To ensure security and compliance, Unity Catalog enforces role-based access controls across every layer of the data stack. Data trust is further reinforced through 2,800 active data quality rules and continuous data observability dashboards that monitor accuracy and timeliness in near real time. Databricks has advanced data privacy controls, including automated identification, masking and encryption of over 2,000 personally identifiable information (PII) elements to meet internal security standards.
Databricks also improves cost control and performance. Real-time workload monitoring enables adjustments in seconds. “Databricks has an excellent FinOps framework built in.
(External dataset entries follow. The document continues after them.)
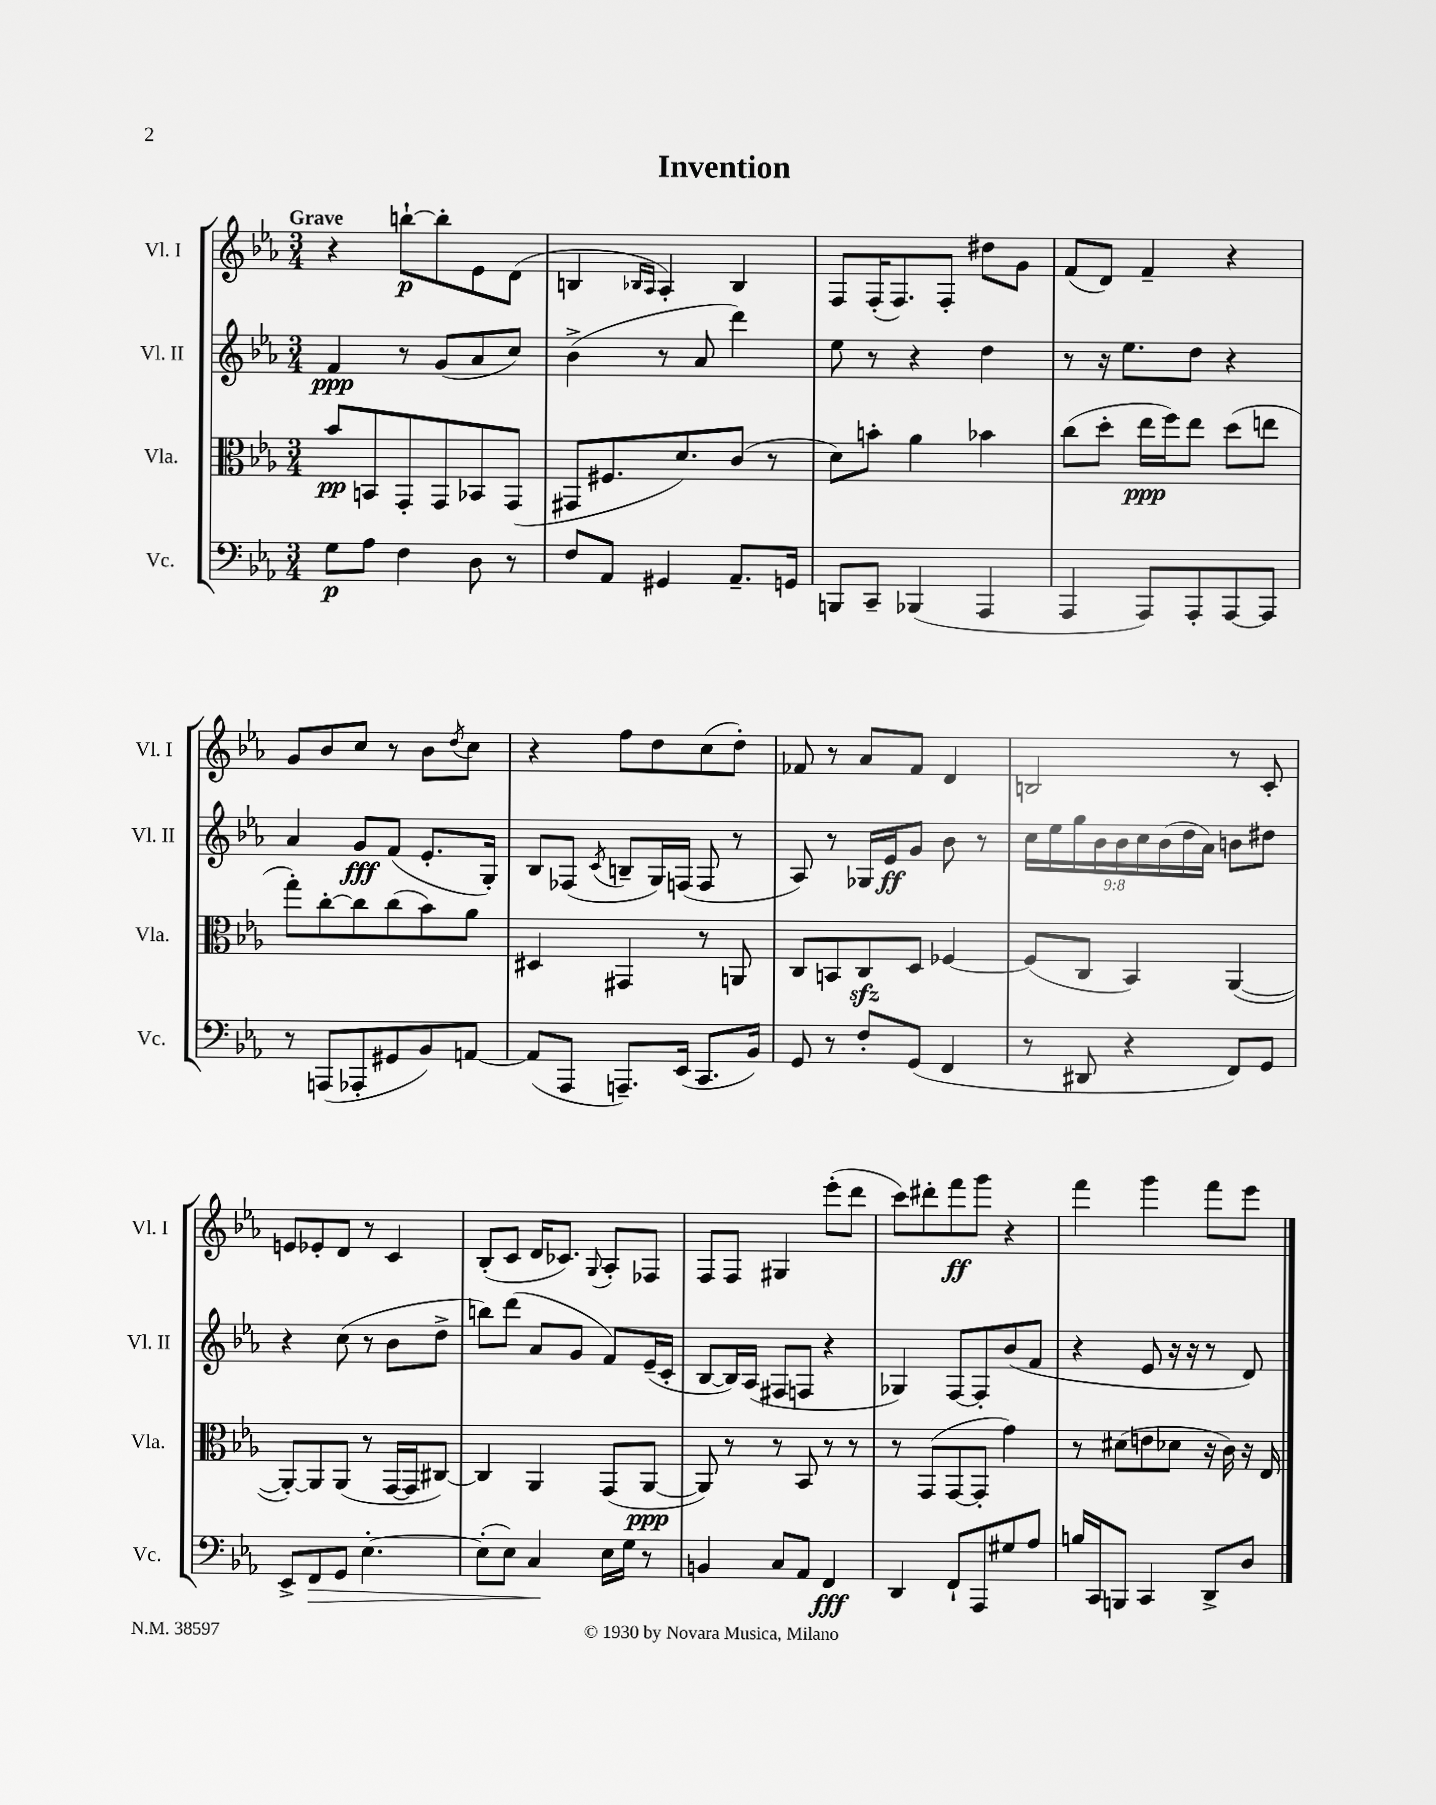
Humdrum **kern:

**kern	**kern	**kern	**kern
*staff4	*staff3	*staff2	*staff1
*clefF4	*clefC3	*clefG2	*clefG2
*k[b-e-a-]	*k[b-e-a-]	*k[b-e-a-]	*k[b-e-a-]
*M3/4	*M3/4	*M3/4	*M3/4
8G	8b-	4f	4r
8A-	8BB	.	.
4F	8GG'	8r	[8bb`
.	8GG	(8g	8bb']
8D	8BB-	8a-	8e-
8r	(8GG	8cc)	(8d
=	=	=	=
8F	8GG#	(4b-^	4B
8AA-	8.F#	.	.
.	.	.	16qqB-
.	.	.	16qqA-
4GG#	.	8r	4A-')
.	8.d)	.	.
.	.	8a-	.
8.AA-~	(8c	4ddd)	4B-
.	8r	.	.
16GG	.	.	.
=	=	=	=
8BBB	8d)	8ee-	8F
8CC~	8b'	8r	(16F'
.	.	.	8.F)
(4BBB-	4a-	4r	.
.	.	.	8F'
4AAA-	4b-	4dd	8dd#
.	.	.	8g
=	=	=	=
4AAA-	(8cc	8r	(8f
.	8dd'	16r	8d)
.	.	8.ee-	.
8AAA-)	16ee-	.	4f~
.	16ff)	.	.
8AAA-'	8ee-	8dd	.
[8AAA-	(8dd	4r	4r
8AAA-]	8ee	.	.
=	=	=	=
8r	8gg')	4a-	8g
(8AAA	[8cc'	.	8b-
8AAA-'	8cc]	8g	8cc
8GG#	(8cc	(8f	8r
8BB-)	8b-)	8.e-'	8b-
.	.	.	8qdd
[8AA	8a-	.	8cc
.	.	16G')	.
=	=	=	=
(8AA]	4D#	8B-	4r
8AAA-	.	(8F-	.
.	.	8qc	.
8.AAA~)	4GG#	8B~	8ff
.	.	16G)	8dd
(16EE-	.	(16F	.
8.CC	8r	8F	(8cc
.	8AA	8r	8dd')
16BB-)	.	.	.
=	=	=	=
8GG	8C	8A-)	8f-
8r	8BB	8r	8r
8F'	8C	16G-	8a-
.	.	16e-	.
(8GG	8D	8g	8f-
4FF	[4F-	8b-	4d
.	.	8r	.
=	=	=	=
8r	(8F-]	18cc	2B
.	.	18ee-	.
.	.	18gg	.
8DD#	8C	.	.
.	.	18b-	.
.	.	18b-	.
4r	4BB-)	.	.
.	.	18cc	.
.	.	(18b-	.
.	.	18dd	.
.	.	18a-)	.
8FF)	([4AA-	8b	8r
8GG	.	8dd#	8c'
=	=	=	=
8EE-^	8AA-'_)	4r	8e
8FF	8AA-]	.	8e-'
8GG	(8AA-	(8cc	8d
[4.E-'	8r	8r	8r
.	[16GG	8b-	4c
.	16GG]	.	.
.	[8C#)	8dd^	.
=	=	=	=
(8E-']	4C#]	8bb)	(8B-'
8E-)	.	(8ddd	8c
4C	4AA-	8a-	16d
.	.	.	8.c-)
.	.	8g	.
.	.	.	8qqG
16E-	(8GG	8f)	8A-'
16G	.	.	.
8r	[8AA-	(16e-~	8F-
.	.	16c'	.
=	=	=	=
4BB	8AA-])	[8B-	8F
.	8r	16B-])	8F
.	.	(16A-	.
8C	8r	8F#	4G#
8AA-	8BB-	8F	.
4FF	8r	4r	(8eee-'
.	8r	.	8ddd
=	=	=	=
4DD	8r	4G-)	8ccc)
.	(8GG	.	8ddd#'
8FF`	[8GG	[8F	8fff
8AAA-	8GG']	8F']	8ggg
8G#	4g)	(8b-	4r
8A-	.	8f	.
=	=	=	=
16B	8r	4r	4fff
16CC	.	.	.
8BBB	(8d#	.	.
4CC	8e	8e-	4ggg
.	8d-	16r	.
.	.	16r	.
8DD^	16r	8r	8fff
.	16c)	.	.
8D	16r	8d)	8eee-
.	16E-	.	.
==	==	==	==
*-	*-	*-	*-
Minute by minute, we can observe what is being consumed and where to focus our engineering efforts,” Shiv explained. Serverless compute has boosted performance and cost efficiency, with further migrations planned.
Built entirely on Microsoft Azure, the EDP integrates with native Azure services while Databricks handles processing, governance and analytics. Power BI dashboards provide real-time insights to business users, while Solace middleware and Databricks streaming connectors enable low-latency ingestion for operational decision-making.
By unifying their architecture on Databricks, IndusInd established a modern, cloud-native foundation that powers real-time decisioning, regulatory compliance and AI-driven customer experiences — all on trusted, high-quality data.
Delivering real-time financial decisions for customers
The shift to Databricks transformed how IndusInd Bank manages, accesses and acts on data. The EDP now supports over 1,200 operational reports and dashboards, empowering teams across 44 business areas with timely and trusted information. Top dashboards, tracking financial indicators such as branch performance, are accessed daily at more than 3,000 locations. Real-time insights now drive critical operations across the enterprise.
Before Databricks, data availability lagged by up to two days. Today, near real-time analytics enable faster, smarter decision-making. “Going from one or two days to 45 minutes or less is a significant leapfrogging,” Shiv said. This acceleration supports compliance, such as RBI MSME loan application requirements, which were implemented in just 12 weeks.
The 15-month migration, from engineering design to user onboarding, exceeded expectations. “Most of the leading SIs [system integrators] told me it was a two-and-a-half-year project. I challenged my team to do it faster, and they did it in 15 months, which is a major success,” Shiv added. Approximately 75% of users have transitioned to Databricks, with full adoption expected within the year.
Looking ahead, IndusInd is exploring generative and agentic AI to enhance customer experiences, including voice-enabled interactions, contact center modernization and branch knowledge assistants powered by real-time behavioral analytics. “Databricks is the single best platform in the market. It handles the complexity of data and provides the flexibility for future use cases that require GenAI-driven architectures,” Shiv said. With the Databricks Platform as the foundation, IndusInd Bank continues to expand their use of tools like Delta Sharing and Lakeflow Spark™ Declarative Pipelines (formerly Delta Live Tables) to enable broader collaboration and automation. The cloud-native EDP positions the bank to deliver the next generation of intelligent, customer-centric banking.